Paul Hulme, president of Huntsman, said in a statement, “The past year has witnessed a change in the enforcement of environmental standards legislation around the world,” Ecotextile reported. He added, “More brands and retailers, industry organizations, mills and suppliers are coming together to accelerate change.”
Hulme explained the growth in the company’s Avitera range, which is a reactive dye technology for cotton. He said this can reduce water and energy up to 50 percent.
“The extension of the Avitera color palette has made a great impact. So many mills are switching to it or planning to do so in the near future, which indicates the importance that the industry is now placing on environmental best practice,” He concluded.
The textile dyeing and finishing industry is one of the leading global consumers of water and energy. It is predicted that by 2030, the world demand for fresh water will increase by 40 percent, while by 2050 a suggested one billion people will lack the needed water for daily living such as for drinking, cooking and bathing. There is a need for the industry to take responsibility and adopt sustainable business practices, Ecotextile explained.
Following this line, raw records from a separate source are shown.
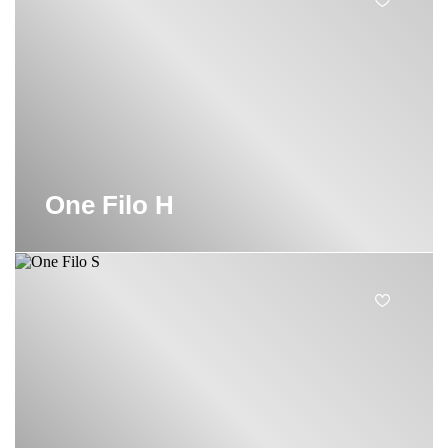
One Filo H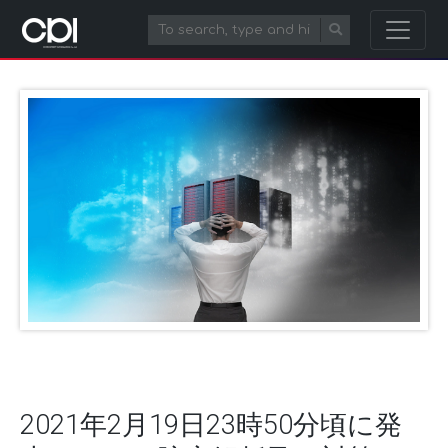
2021年2月19日23時50分頃に発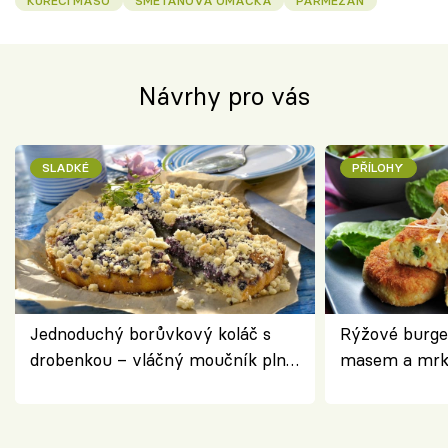
KUŘECÍ MASO
SMETANOVÁ OMÁČKA
PARMEZÁN
Návrhy pro vás
SLADKÉ
PŘÍLOHY
Jednoduchý borůvkový koláč s
Rýžové burge
drobenkou – vláčný moučník plný
masem a mrk
ovoce
salátem – leh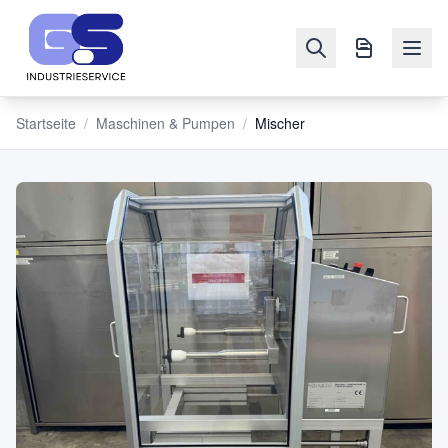
Startseite
/
Maschinen & Pumpen
/
Mischer
NAVIGATION
Maschinen
&
Pumpen
Verkaufen
Blog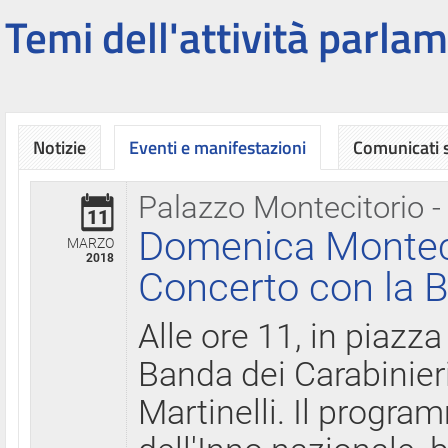
Temi dell'attività parlam
Notizie
Eventi e manifestazioni
Comunicati
Palazzo Montecitorio -
11
Domenica Montecit
MARZO
2018
Concerto con la B
Alle ore 11, in piazza
Banda dei Carabinier
Martinelli. Il progr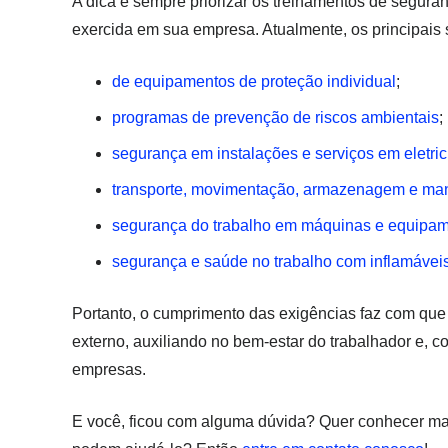
A dica é sempre priorizar os treinamentos de segura
exercida em sua empresa. Atualmente, os principais 
de equipamentos de proteção individual
;
programas de prevenção de riscos ambientais
;
segurança em instalações e serviços em eletri
transporte, movimentação, armazenagem e man
segurança do trabalho em máquinas e equipa
segurança e saúde no trabalho com inflamávei
Portanto, o cumprimento das exigências faz com que 
externo, auxiliando no bem-estar do trabalhador e, 
empresas.
E você, ficou com alguma dúvida? Quer conhecer ma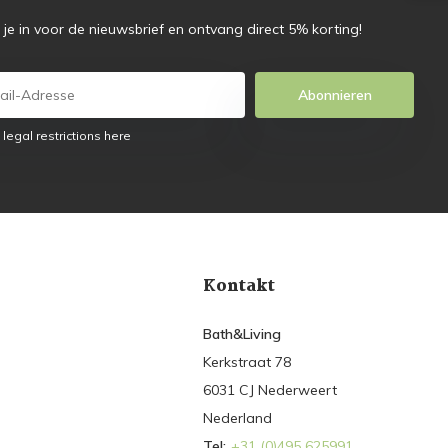
f je in voor de nieuwsbrief en ontvang direct 5% korting!
Abonnieren
 legal restrictions here
Kontakt
Bath&Living
Kerkstraat 78
6031 CJ Nederweert
Nederland
Tel:
+31 (0)495 625991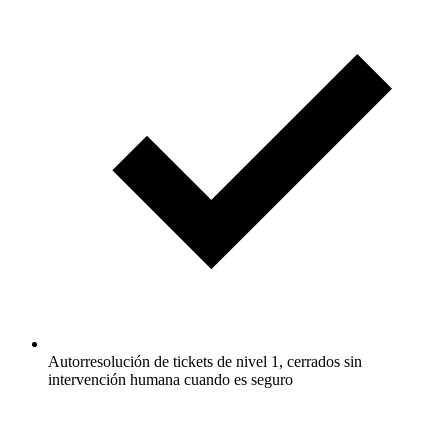
Autorresolución de tickets de nivel 1, cerrados sin
intervención humana cuando es seguro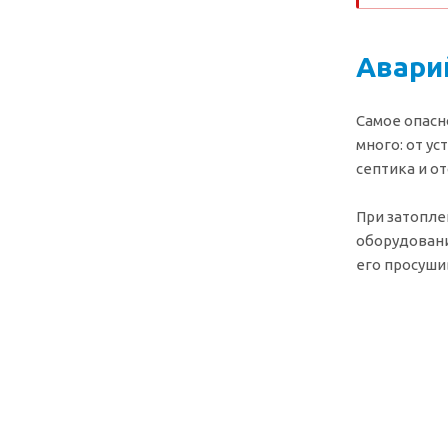
Авари
Самое опасн
много: от у
септика и о
При затопле
оборудовани
его просуши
A sustainability initiative event in textile dyeing and printing was held in Castleton, U.K. this September, and involved Huntsman representatives discussing how the chemical industry can help partners reduce their environmental impact and remain economically viable.
This past August, Huntsman developed a new range of fabric whiteners for shading polyester fabrics during waterless dying through machines that used CO2 as opposed to water.